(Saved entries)
══════════
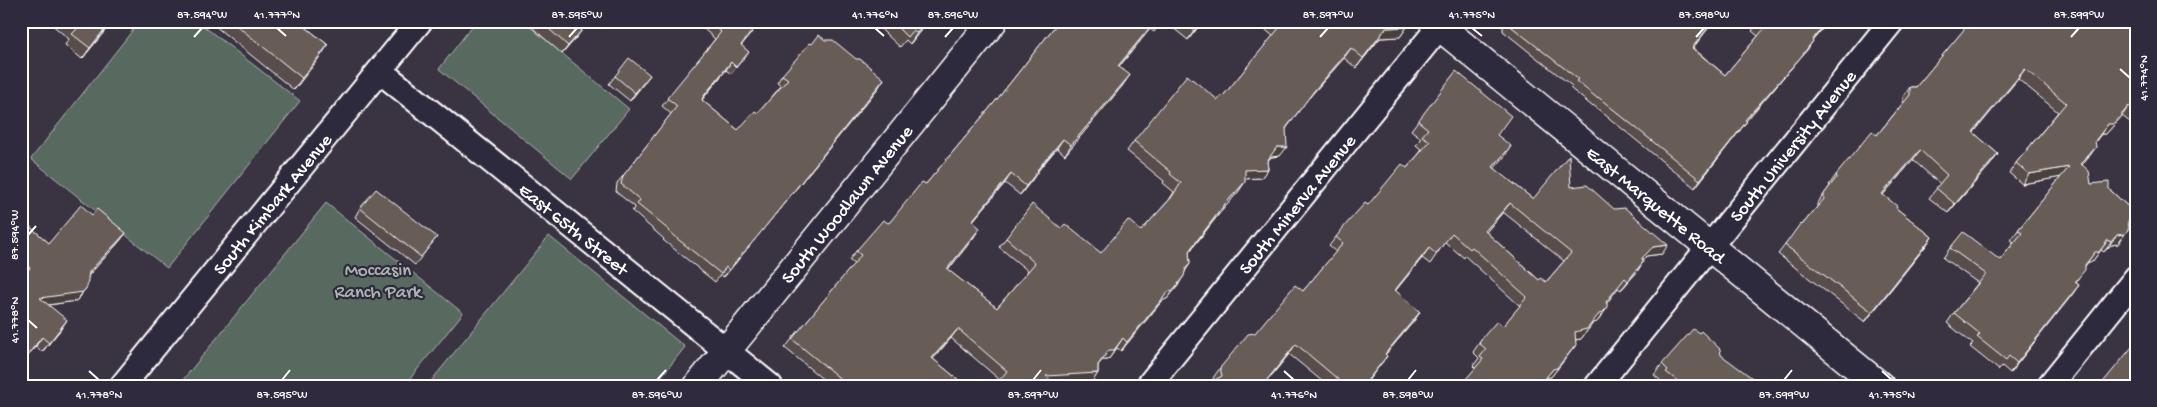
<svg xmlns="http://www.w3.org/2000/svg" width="2157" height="407" viewBox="0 0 2157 407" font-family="'Gochi Hand',sans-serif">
  <rect width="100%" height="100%" fill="#3a3442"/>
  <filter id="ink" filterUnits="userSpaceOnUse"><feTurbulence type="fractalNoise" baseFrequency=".02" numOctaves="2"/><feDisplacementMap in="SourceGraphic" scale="10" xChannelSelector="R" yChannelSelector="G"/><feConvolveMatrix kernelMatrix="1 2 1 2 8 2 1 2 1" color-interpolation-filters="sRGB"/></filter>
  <g filter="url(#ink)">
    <g fill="#596960" stroke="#acb4b0">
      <polygon points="140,21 197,21 300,101 167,268 31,159"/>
      <polygon points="476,21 523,21 629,109 572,179 439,69"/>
      <polygon points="326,203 463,313 404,386 178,386"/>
      <polygon points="549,236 685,347 654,386 427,386"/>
    </g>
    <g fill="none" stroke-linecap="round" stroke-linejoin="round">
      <defs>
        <g id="street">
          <path id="s1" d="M380 71 770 386"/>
          <path id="s2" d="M122 386 420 21"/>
          <path id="s3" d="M1148 386 1444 21"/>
          <path id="s4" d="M1597 386 1892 21"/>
          <polyline points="2049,386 2136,278"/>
        </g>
        <g id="secondary">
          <path id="s5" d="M1433 21 1880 386"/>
          <path id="s6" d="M698 386 993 21"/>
        </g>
      </defs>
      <use href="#street" stroke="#fff" stroke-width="28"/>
      <use href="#secondary" stroke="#fff" stroke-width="31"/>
      <use href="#street" stroke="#2f2a3d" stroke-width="24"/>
      <use href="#secondary" stroke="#2f2a3d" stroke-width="28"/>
    </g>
    <g fill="#594e4b" stroke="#fff" fill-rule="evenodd">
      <polygon points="50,21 113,21 82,59 65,45 69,39 50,23"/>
      <polygon points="219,21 298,21 328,45 294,90 215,26"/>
      <polygon points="525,21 572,21 576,38 562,54"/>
      <polygon points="695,21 761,21 741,46 749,52 743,59 731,74 726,70 702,100 738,130 758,113 781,86 777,83 782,75 879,87 751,244 724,277 720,275 715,282 663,240 664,239 632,211 635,207 616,192 617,183 623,176 671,114 662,106 715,39"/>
      <polygon points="872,21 928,21 910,44 906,40 900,47"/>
      <polygon points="1059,21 1203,21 1188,40 1167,23 1165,26 1161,23 1154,32 1150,29 1119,67 1123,85 1065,155 1057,148 1038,171 1032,180 1020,195 1005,183 972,222 974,237 948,270 997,308 1028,271 999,247 1006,238 1061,228 1101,253 1141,231 1169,200 1174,192 1163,183 1164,181 1127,151 1134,141 1218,100 1223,96 1273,36 1255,21 1399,21 1407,27 1400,37 1380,38 1356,68 1344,58 1307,100 1286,129 1280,156 1271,157 1267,162 1268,169 1261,178 1245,179 1239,191 1219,214 1189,252 1190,264 1186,270 1178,286 1168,298 1162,301 1121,351 1117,348 1108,360 1102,360 1098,365 1098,373 1092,382 1056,385 1000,380 951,338 933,359 966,386 831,386 785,348 792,339 854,264 849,260 856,251 890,222 926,184 999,97"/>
      <polygon points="1504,21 1714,21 1693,48 1725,75 1758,36 1752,31 1759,21 1829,21 1813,40 1808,49 1794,65 1746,121 1741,129 1695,188 1593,105 1592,106 1570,88 1572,86 1503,31 1503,24"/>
      <polygon points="1967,21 2128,21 2131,23 2136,21 2136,122 2130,122 2122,116 2106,134 2101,134 2095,142 2089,157 2082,165 2091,184 2109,189 2135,213 2128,222 2129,228 2118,244 2111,245 2104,252 2101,250 2092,262 2088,262 2085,266 2076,282 2079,285 2010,373 2002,366 1999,370 1970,347 1973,344 1947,323 1954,313 1978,283 1943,258 1950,248 2000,260 2014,242 2011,240 2018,230 2061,177 2022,184 2009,173 2016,163 2058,112 2018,79 1973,132 1998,154 1991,164 1948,213 1929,198 1940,184 1913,160 1883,195 1896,208 1932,237 1925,247 1865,322 1778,254 1785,245 1817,207 1817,204 1830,186 1829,185 1836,175 1877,135 1903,103 1903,97 1910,87 1916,87 1968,25"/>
      <polygon points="615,76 644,83 630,101 609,84"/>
      <path d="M1418 121 1497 136 1505 156 1494 168 1533 199 1571 187 1662 254 1646 256 1643 260 1637 272 1621 290 1618 288 1607 303 1602 316 1597 322 1593 323 1581 339 1575 340 1569 354 1551 377 1546 378 1475 368 1473 366 1479 358 1473 352 1484 336 1503 326 1520 306 1465 256 1464 258 1445 242 1430 264 1422 258 1395 291 1420 312 1414 321 1385 355 1387 356 1364 386H1328L1289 354 1263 386H1206L1214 380 1213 378 1220 368 1255 333 1303 291 1336 252 1329 246 1336 237 1407 168 1422 150 1416 145 1421 138 1411 130ZM1503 212 1564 261 1546 282 1539 280 1486 232Z"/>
      <polygon points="360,208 437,237 415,265 355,217"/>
      <polygon points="92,215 126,233 119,242 89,275 81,296 76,301 49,305 61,329 42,352 36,346 21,364 21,278 23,276 21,275 21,219 49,243"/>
      <polygon points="1721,355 1751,386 1663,386 1659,383 1660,380 1654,375 1662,364"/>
    </g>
    <g fill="#49403d" stroke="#fff">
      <polygon points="111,21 113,21 82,59 90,48"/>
      <polygon points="927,21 928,21 910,44 917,33"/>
      <polygon points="1155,21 1150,29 1112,75 1118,66"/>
      <polygon points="1202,21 1203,21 1188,40 1194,31"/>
      <polygon points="1828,21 1829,21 1807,47 1812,40"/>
      <polygon points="1407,27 1400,37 1380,38 1356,68 1386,28"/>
      <polygon points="582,30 576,38 562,54 568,46"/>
      <polygon points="1813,41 1794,65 1740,128 1745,120"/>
      <polygon points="328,45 320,57 294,90 302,78"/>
      <polygon points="1351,48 1344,58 1307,100 1314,91"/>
      <polygon points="731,62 726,70 697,105 703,97"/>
      <polygon points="2025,69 2018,79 1966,142 1973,132"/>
      <polygon points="650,75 644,83 630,101 635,93"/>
      <polygon points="1130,75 1123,85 1065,155 1071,145"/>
      <polygon points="884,79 879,87 751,244 724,277 729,270"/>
      <polygon points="2129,106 2122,116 2106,134 2101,134 2088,151 2108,124"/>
      <polygon points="2136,114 2136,122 2130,122"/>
      <polygon points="1747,121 1741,129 1695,188 1700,180"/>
      <polygon points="1063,139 1057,148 1030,179 1037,170"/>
      <polygon points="1511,146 1505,156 1487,177 1493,167"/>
      <polygon points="1277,147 1287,147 1280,156 1271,157 1261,169 1268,169 1261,178 1239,179 1245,170"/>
      <polygon points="2096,147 2089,157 2074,174 2081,164"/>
      <polygon points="1920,150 1913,160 1875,204 1882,194"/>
      <polygon points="1998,154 1991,164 1948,213 1955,204"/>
      <polygon points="2069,167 2062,177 2022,184 2029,174"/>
      <polygon points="1038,171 1032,180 1020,195 1026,186"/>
      <polygon points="1011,174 1005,183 965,230 972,221"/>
      <polygon points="1245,182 1239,191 1219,214 1183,260 1225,204"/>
      <polygon points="1510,203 1503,212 1479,241 1485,231"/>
      <polygon points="980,228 974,237 941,279 947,269"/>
      <polygon points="126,233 119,242 83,281 89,272"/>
      <polygon points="2125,234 2118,244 2111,245 2104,252 2117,235"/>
      <polygon points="1932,237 1925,247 1865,322 1872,312"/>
      <polygon points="2108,240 2092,262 2088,262 2078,275 2095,252"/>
      <polygon points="1668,245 1662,254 1646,256 1636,268 1642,258 1653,247"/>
      <polygon points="1429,248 1422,258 1388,300 1395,290"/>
      <polygon points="1643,262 1637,272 1621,290 1628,281"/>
      <polygon points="1184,276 1168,298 1162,301 1121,351 1127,342 1168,292"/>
      <polygon points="2079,285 2072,295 2010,373 2017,363"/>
      <polygon points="87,287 76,301 34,307 40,298"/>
      <polygon points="1608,307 1597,322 1593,323 1581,339 1568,341 1575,332"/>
      <polygon points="1420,312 1414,321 1378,363 1385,354"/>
      <polygon points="67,320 61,329 42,352 49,343"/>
      <polygon points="958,329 951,338 926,367 932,358"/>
      <polygon points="42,337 36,346 21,364 21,363"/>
      <polygon points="1123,338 1108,360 1102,360 1092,374 1098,373 1092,382 1039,386 1046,376"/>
      <polygon points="1296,344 1289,354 1263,386 1262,386"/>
      <polygon points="1576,345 1551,377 1546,378 1539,386 1553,369"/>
      <polygon points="1387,356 1364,386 1363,386"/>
    </g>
    <g fill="#685b57" stroke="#fff" fill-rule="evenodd">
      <polygon points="69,21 111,21 90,48 72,34 78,28"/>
      <polygon points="231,21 298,21 328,45 302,78"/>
      <polygon points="540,21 572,21 582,30 568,46"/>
      <polygon points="709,21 760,21 741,45 749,52 736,67 731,62 703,97 702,100 738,130 755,111 758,113 788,79 782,75 810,43 812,44 819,35 825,40 833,40 856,59 860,59 884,79 757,237 729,270 726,267 721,274 669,232 670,231 637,204 640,200 621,184 623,176 677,106 667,98 721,32"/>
      <polygon points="891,21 927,21 917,33 913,30 907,37"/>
      <polygon points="1059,21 1155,21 1118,66 1130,75 1071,145 1063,139 1037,170 1038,171 1026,186 1011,174 972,221 980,228 947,269 997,308 1035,263 1006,238 1032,204 1061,228 1065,224 1101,253 1128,220 1141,231 1171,198 1181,183 1170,174 1171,172 1134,141 1187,75 1218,100 1222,95 1223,96 1280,27 1273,21 1399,21 1407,27 1386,28 1363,58 1351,48 1314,91 1286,128 1287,147 1277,147 1267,161 1268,169 1245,170 1245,182 1225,204 1189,251 1190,264 1186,268 1184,276 1174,289 1168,292 1127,342 1123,338 1114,350 1109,350 1098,365 1098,373 1046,376 1057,386 995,386 1007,371 958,329 932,358 966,386 849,386 792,339 861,255 856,251 883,220 888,223 890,222 922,182 926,184 999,97"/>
      <polygon points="1182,21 1202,21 1194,31"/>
      <polygon points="1508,21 1713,21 1692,48 1725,75 1764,29 1757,23 1759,21 1828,21 1812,40 1813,41 1800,58 1745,120 1747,121 1700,180 1598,97 1597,98 1576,81 1578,79 1508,24"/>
      <polygon points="1971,21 2128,21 2131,23 2132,21 2136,21 2136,112 2129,106 2113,124 2108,124 2095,141 2096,147 2081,164 2089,171 2091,184 2109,182 2109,189 2135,213 2128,221 2129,228 2125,234 2117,235 2111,242 2108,240 2099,252 2095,252 2085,265 2085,270 2075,282 2079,285 2017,363 2009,356 2006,360 1977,337 1980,334 1954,313 1986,274 1950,248 1963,232 2000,260 2022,233 2018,230 2069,167 2029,174 2016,163 2066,103 2025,69 1973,132 1998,154 1955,204 1936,188 1947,175 1920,150 1882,194 1897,206 1896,208 1932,237 1872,312 1785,245 1800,224 1802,225 1824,199 1824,194 1837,177 1836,175 1872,131 1877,135 1910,95 1910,87 1916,87"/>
      <polygon points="629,58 650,75 635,93 615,76"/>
      <path d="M1456 71 1511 116 1497 135 1511 146 1493 167 1533 199 1569 155 1571 187 1587 185 1614 209 1625 208 1668 245 1653 247 1642 258 1643 262 1628 281 1625 278 1606 302 1608 307 1603 312 1599 314 1587 329 1575 332 1576 345 1557 368 1553 369 1539 386H1460L1483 359 1480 357 1486 349 1479 343 1484 336 1497 321 1503 326 1527 297 1472 247 1470 249 1452 233 1436 254 1429 248 1395 290 1420 312 1385 354 1387 356 1363 386H1346L1296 344 1262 386H1206L1207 384 1222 376 1220 368 1248 334 1255 333 1295 285 1303 291 1343 243 1336 237 1348 222 1365 203 1368 205 1402 164 1407 168 1430 141 1422 136 1428 129 1418 121ZM1510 203 1571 253 1546 282 1541 278 1539 280 1485 231Z"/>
      <polygon points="376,189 437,237 421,257 360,208"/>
      <polygon points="21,201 26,205 21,211"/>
      <polygon points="81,205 92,215 97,209 126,233 89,272 87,287 83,292 40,298 67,320 49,343 42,337 21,363 21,278 30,268 21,260 21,219 49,243"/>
      <polygon points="1693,329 1699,333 1701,331 1720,349 1721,355 1755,380 1751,386 1684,386 1666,372 1668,370 1662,364"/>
      <polygon points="2136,342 2136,386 2100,386"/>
      <polygon points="2095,383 2099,386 2092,386"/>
    </g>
  </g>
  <path fill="none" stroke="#fff" stroke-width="2" d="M277 28 286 36M875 28 884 36M1472 28 1482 36M194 37 202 28M569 37 577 28M945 37 953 28M1320 37 1328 28M1696 37 1704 28M2071 37 2079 28M2120 69 2130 78M28 235 36 226M28 320 37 328M89 371 99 380M1284 371 1294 380M1882 371 1892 380M282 380 290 370M657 380 666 370M1033 380 1041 370M1408 380 1416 370M1784 380 1792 370"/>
  <g text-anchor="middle" stroke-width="4.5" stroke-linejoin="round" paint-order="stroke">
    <g font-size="19" fill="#fff" stroke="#2f2a3d">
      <text dy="7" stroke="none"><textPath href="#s4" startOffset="310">South University Avenue</textPath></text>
      <text dy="7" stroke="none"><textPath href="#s6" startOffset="235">South Woodlawn Avenue</textPath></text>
      <text dy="7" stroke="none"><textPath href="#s3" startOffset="235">South Minerva Avenue</textPath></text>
      <text dy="7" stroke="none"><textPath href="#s2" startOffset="236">South Kimbark Avenue</textPath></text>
      <text dy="7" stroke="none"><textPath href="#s5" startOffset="289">East Marquette Road</textPath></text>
      <text dy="7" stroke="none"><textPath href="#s1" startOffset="250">East 65th Street</textPath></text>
    </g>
    <g font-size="19" fill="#acb4b0" stroke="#2f2a3d">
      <text x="378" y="275">Moccasin<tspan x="378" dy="22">Ranch Park</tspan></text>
    </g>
  </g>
  <rect width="2157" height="407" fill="none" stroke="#2f2a3d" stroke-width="55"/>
  <rect x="28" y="28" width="2102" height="352" fill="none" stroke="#fff" stroke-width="2"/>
  <g font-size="12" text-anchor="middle" fill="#fff">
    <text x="202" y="18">87.594°W</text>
    <text x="277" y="18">41.777°N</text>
    <text x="577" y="18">87.595°W</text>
    <text x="875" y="18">41.776°N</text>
    <text x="953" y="18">87.596°W</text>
    <text x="1328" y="18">87.597°W</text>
    <text x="1472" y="18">41.775°N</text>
    <text x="1704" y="18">87.598°W</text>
    <text x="2079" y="18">87.599°W</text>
    <text transform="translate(2143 78) rotate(-90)" y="4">41.774°N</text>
    <text transform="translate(14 235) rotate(-90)" y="4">87.594°W</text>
    <text transform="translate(14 320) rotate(-90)" y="4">41.778°N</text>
    <text x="99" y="398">41.778°N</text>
    <text x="282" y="398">87.595°W</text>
    <text x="657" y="398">87.596°W</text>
    <text x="1033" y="398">87.597°W</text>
    <text x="1294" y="398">41.776°N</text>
    <text x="1408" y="398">87.598°W</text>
    <text x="1784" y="398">87.599°W</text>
    <text x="1892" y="398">41.775°N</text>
  </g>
</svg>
══════════
Your goal
Collect from the data above every line that includes "filter".

Exercise answer
  <filter id="ink" filterUnits="userSpaceOnUse"><feTurbulence type="fractalNoise" baseFrequency=".02" numOctaves="2"/><feDisplacementMap in="SourceGraphic" scale="10" xChannelSelector="R" yChannelSelector="G"/><feConvolveMatrix kernelMatrix="1 2 1 2 8 2 1 2 1" color-interpolation-filters="sRGB"/></filter>
  <g filter="url(#ink)">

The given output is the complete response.